I SPENT my Sunday visiting different booths at the Weekend Showroom Bazaar held over the weekend at Tiendesitas Mall in Pasig City. Biz Whiz, a small company owned by my only daughter, Estelle, organized the bazaar, her second this year.
What struck me as I went around the Weekend Showroom Bazaar was the enthusiasm in the air, and the positive attitude of sellers, as they tried to capture the attention of prospective buyers. I saw entrepreneurship and ingenuity in action. Passion for business proved to be a common denominator.
I met Rochelle Liuan, owner of Jaja’s Fuzz Boutique. She makes pet dogs apparel and pet beds. Her business is named after Jaja, her beloved Shih Tzu who died last year after a bout of distemper. “I loved Jaja so much and she was very tiny, so even if I had three other dogs, I loved making clothes specifically for Jaja’s size.” That love for her pets drove her into making beds for cats and dogs, as well as pet apparel.
She used to sell used cars for a living until Jaja’s death gave her a reason to stop, and channel her grief through an entirely new venture dedicated to the stuff that her pet dogs would love. “I started selling online via Facebook and OLX. A pet shop saw my pet beds and ordered 18 pieces. It opened my eyes to the huge potential of my business.”
With an initial capital of P12,000, Rochelle says her business continues to grow with orders now coming from as far as Baguio City, Los Baños in Laguna, and Cavite as well as re-sellers based all over Metro Manila.
“I am excited about the future. Pet lovers are now more open about wanting to buy and invest in clothes and beds for their dogs. I have a lot of repeat customers because we share a common passion, which is caring for our dogs,” Rochelle said. Interested resellers or customers can search for Jaja’s Fuzz Boutique on Facebook.
University of the Philippines Professor James Ryan Jones gave his entrepreneurship class a simple assignment: form a group of six classmates and start a business with a minimum of P3,000 as capital. College students Therese Pallilo, Janel Mastrili, Dianne Garcia and Bea Pelayo decided to design and manufacture bags for male college graduates applying for corporate jobs. Having friends and family members who were already into the bag manufacturing business made it easier for Dianne and Bea’s group to complete their project.
They named their bag business “Fort Knox,” after the site of the United States bullion depository, which used to house a large portion of America’s gold reserves. “We envisioned our bag products to be more than just a simple bag containing stuff, but as vital part of the owner’s corporate journey, so he can use it to collect milestones of success along the way.”
“While we were doing the legwork for our group assignment, our teacher was not really convinced about our bags because he thought we priced it too high at P2,000. When it was time for us to present our bags in class, he was impressed, and so were our classmates.”

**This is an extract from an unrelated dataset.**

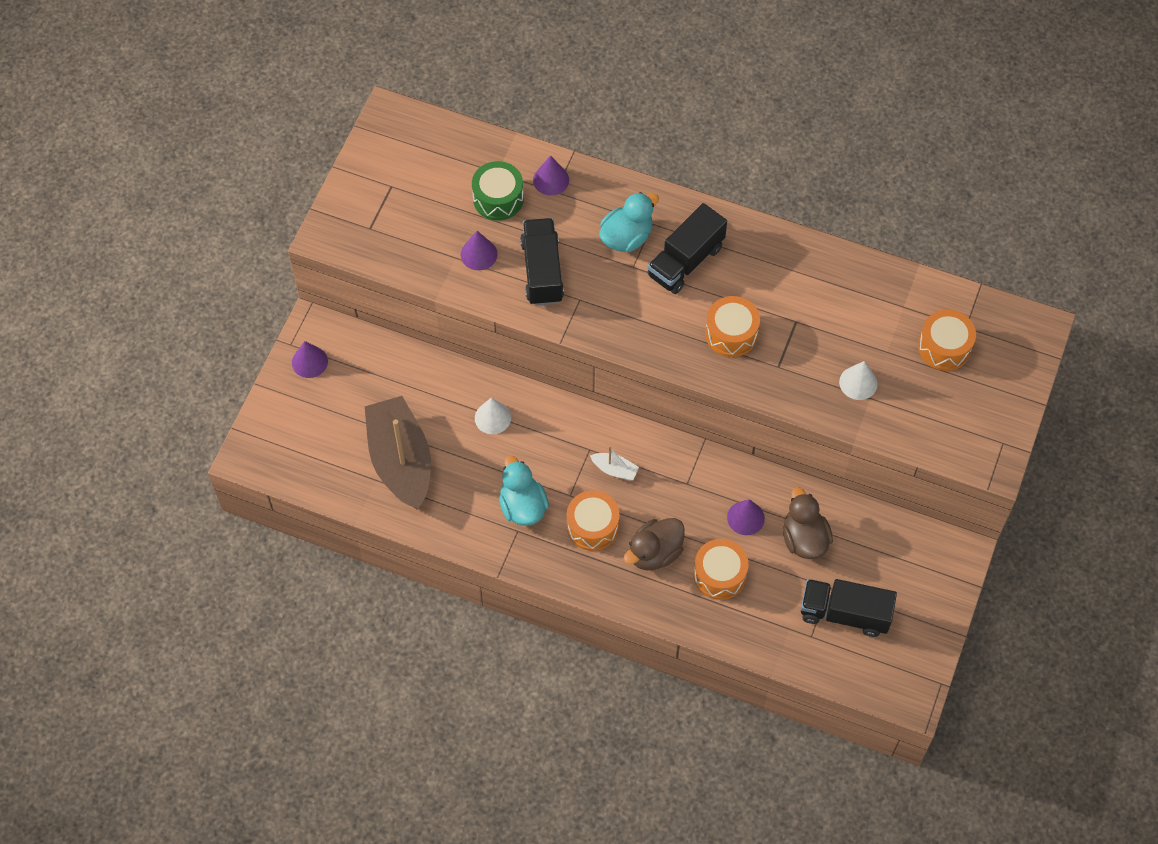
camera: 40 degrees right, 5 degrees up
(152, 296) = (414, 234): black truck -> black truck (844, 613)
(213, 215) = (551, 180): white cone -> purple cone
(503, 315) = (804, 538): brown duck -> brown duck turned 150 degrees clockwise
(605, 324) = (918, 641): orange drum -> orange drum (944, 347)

The four students continue to go to school while selling their bags made out of high-quality imported bonded leather in various bazaars and via Facebook. “We love getting feedback from our customers. We are fortunate to have a reliable and competent subcontractor based in Marikina City that executes our designs. Getting positive feedback about our bags gave us the courage to turn our group assignment into an actual business.” Fort Knox Bags can be easily accessed and searched through Facebook.
If you are in all-natural spices and food, then you need to know more about Casa Lontoc Sinamak which sells all-natural salt from Batangas, burong isda from Pampanga and Pangasinan, home-made chili garlic and clear white vinegar known as Royal House.
Carlos Lontoc, owner of Casa Lontoc Sinamak, is in the IT field and provides inventory and manufacturing systems for clients. He decided to venture into his own food business after designing the inventory system of Royal Vinegar, a huge company that supplies distilled vinegar to major food chains in the country. “I asked permission to be one of their distributors and then decided to add more products like the chili and sinamak sauces that we ourselves make.”
I was surprised to learn from Carlos that there is a Philippine Chili Federation that gathers chili sauce makers from all over the country. “For those who wish to venture into chili sauce products, you need to know your costs. In August 2016, the market price of sili was P50 per kilo. Last December, it went up to as high as P1000 per kilo. To address price fluctuations, I decided to just plant my own sili.” Carlos can be contacted through www.royalelmss.com.
Within a bazaar lies a bazaar of stories, infused with hope and energy and positivity. All we need is to encourage more Filipinos to find their passion and turn it into a business that would help grow our economy. Young entrepreneurs and seasoned veterans have one thing in common: they believe in their products and work hard to make their small businesses profitable.